Any ideas as to how I can extract content of a PDF file?

TIA

YogiYang
Publicado el 13,octubre 2015 - 08:49
Hi, extracting text with knowing its exact position from a PDF depends on a lot of unknown factors. Version number of the used PDF converter and so on. Best ist to scan the PDF (or put it into a picture control if it is already scanned) and use an OCR program / library (BCL ?) to read the text. However, the x/y position of the text within the document is lost then.
Publicado el 13,octubre 2015 - 09:21
Hi,

In WD20 there is PDFToText function but I don't know if it's already in WD17.

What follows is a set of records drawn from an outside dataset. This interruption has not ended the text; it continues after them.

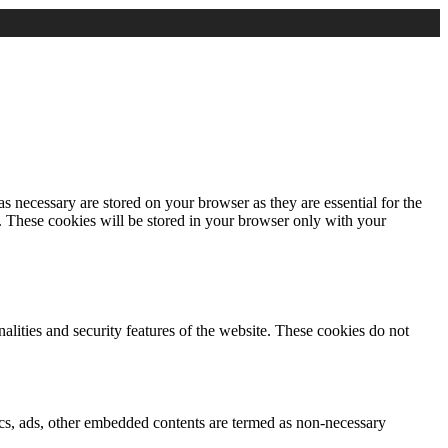
s necessary are stored on your browser as they are essential for the
e. These cookies will be stored in your browser only with your
nalities and security features of the website. These cookies do not
ytics, ads, other embedded contents are termed as non-necessary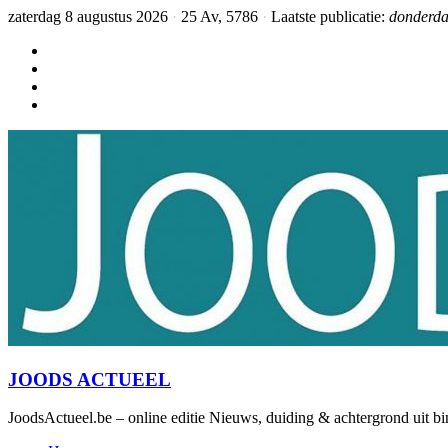
zaterdag 8 augustus 2026
·
25 Av, 5786
·
Laatste publicatie:
donderda
JOODS ACTUEEL
JoodsActueel.be – online editie Nieuws, duiding & achtergrond uit bi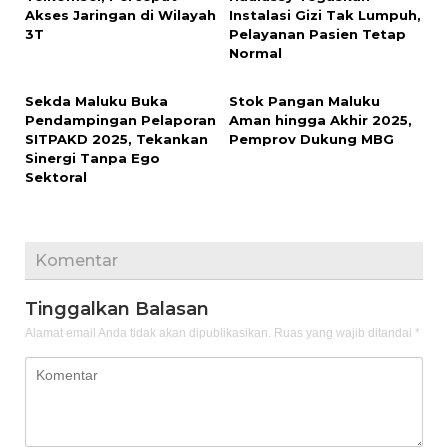
Akses Jaringan di Wilayah
Instalasi Gizi Tak Lumpuh,
3T
Pelayanan Pasien Tetap
Normal
Sekda Maluku Buka
Stok Pangan Maluku
Pendampingan Pelaporan
Aman hingga Akhir 2025,
SITPAKD 2025, Tekankan
Pemprov Dukung MBG
Sinergi Tanpa Ego
Sektoral
Komentar
Tinggalkan Balasan
Alamat email Anda tidak akan dipublikasikan.
Ruas yang wajib ditandai
*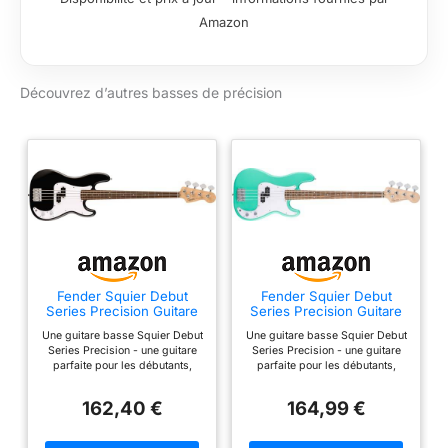
on)composition :
Amazon
érable (maple)
Découvrez d’autres basses de précision
Fender Squier Debut
Fender Squier Debut
Series Precision Guitare
Series Precision Guitare
Basse, Guitare pour
Basse, Guitare pour
Une guitare basse Squier Debut
Une guitare basse Squier Debut
Débutants, avec 2 ans de
Débutants, avec 2 ans de
Series Precision - une guitare
Series Precision - une guitare
Garantie, Couleur Noir
Garantie, Seafoam Green
parfaite pour les débutants,
parfaite pour les débutants,
enfants et adultes. Le Laurel
enfants et adultes. La Squier
Fingerboard et le manche
Debut Series Precision Bass
162,40 €
164,99 €
emblématique en forme de "C"
dispose d'un micro split-coil
- un corps mince permet une
avec des commandes de
sensation de jeu fluide et
volume et de tonalité qui offrent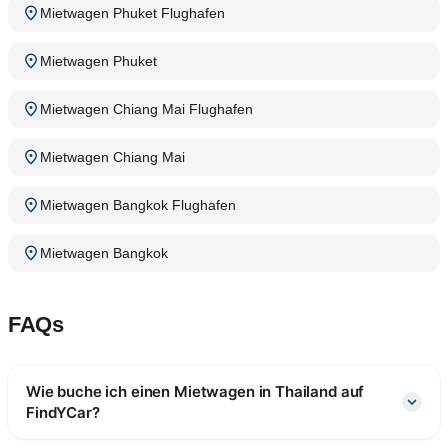
Mietwagen Phuket Flughafen
Mietwagen Phuket
Mietwagen Chiang Mai Flughafen
Mietwagen Chiang Mai
Mietwagen Bangkok Flughafen
Mietwagen Bangkok
FAQs
Wie buche ich einen Mietwagen in Thailand auf
FindYCar?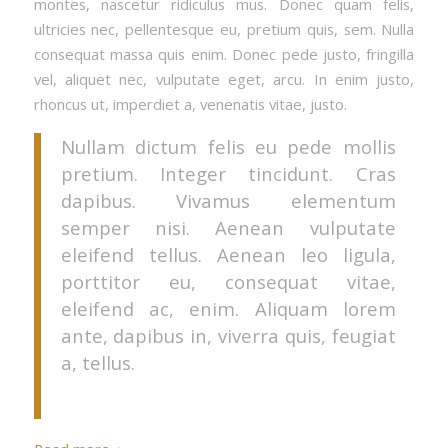
montes, nascetur ridiculus mus. Donec quam felis,
ultricies nec, pellentesque eu, pretium quis, sem. Nulla
consequat massa quis enim. Donec pede justo, fringilla
vel, aliquet nec, vulputate eget, arcu. In enim justo,
rhoncus ut, imperdiet a, venenatis vitae, justo.
Nullam dictum felis eu pede mollis
pretium. Integer tincidunt. Cras
dapibus. Vivamus elementum
semper nisi. Aenean vulputate
eleifend tellus. Aenean leo ligula,
porttitor eu, consequat vitae,
eleifend ac, enim. Aliquam lorem
ante, dapibus in, viverra quis, feugiat
a, tellus.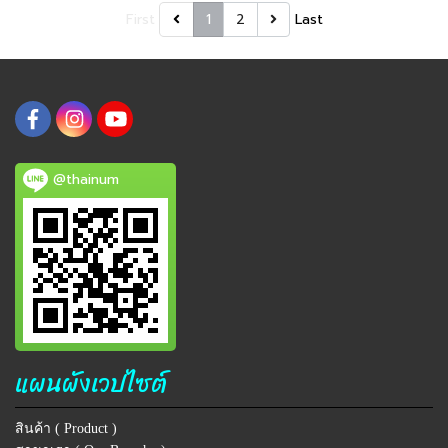
First
1
2
Last
@thainum
แผนผังเวปไซต์
สินค้า ( Product )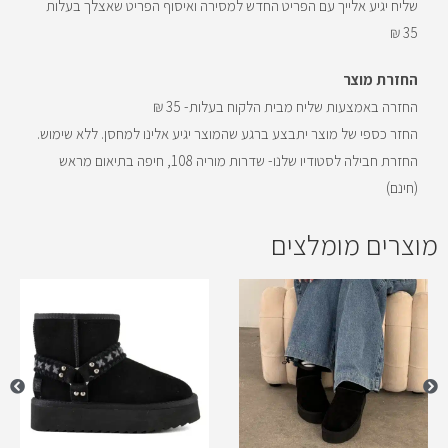
ט
שליח יגיע אלייך עם הפריט החדש למסירה ואיסוף הפריט שאצלך בעלות
ר
35 ₪
ף
החזרת מוצר
ל
החזרה באמצעות שליח מבית הלקוח בעלות- 35 ₪
ר
החזר כספי של מוצר יתבצע ברגע שהמוצר יגיע אלינו למחסן. ללא שימוש.
ש
החזרת חבילה לסטודיו שלנו- שדרות מוריה 108, חיפה בתיאום מראש
י
(חינם)
מ
ת
מוצרים מומלצים
ה
ה
מ
ת
נ
ה
ל
מ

see help PDFToText function

Regards,

Joris
Publicado el 13,octubre 2015 - 09:55
Thanks everyone for suggestions.

I wanted to use features offered by WD but it seems there is facility for this in WD17 so I will have to resort to using an ActiveX for this.

TIA

Yogi Yang
Publicado el 13,octubre 2015 - 12:28
Hi,

PDFToText is available from version 14 (see at bottom help PDFToText function).
Publicado el 13,octubre 2015 - 13:22
:spos: You're right!
Publicado el 13,octubre 2015 - 16:52
Thanks I checked on site but it seems to state this for WD20. Or probably I mis read it!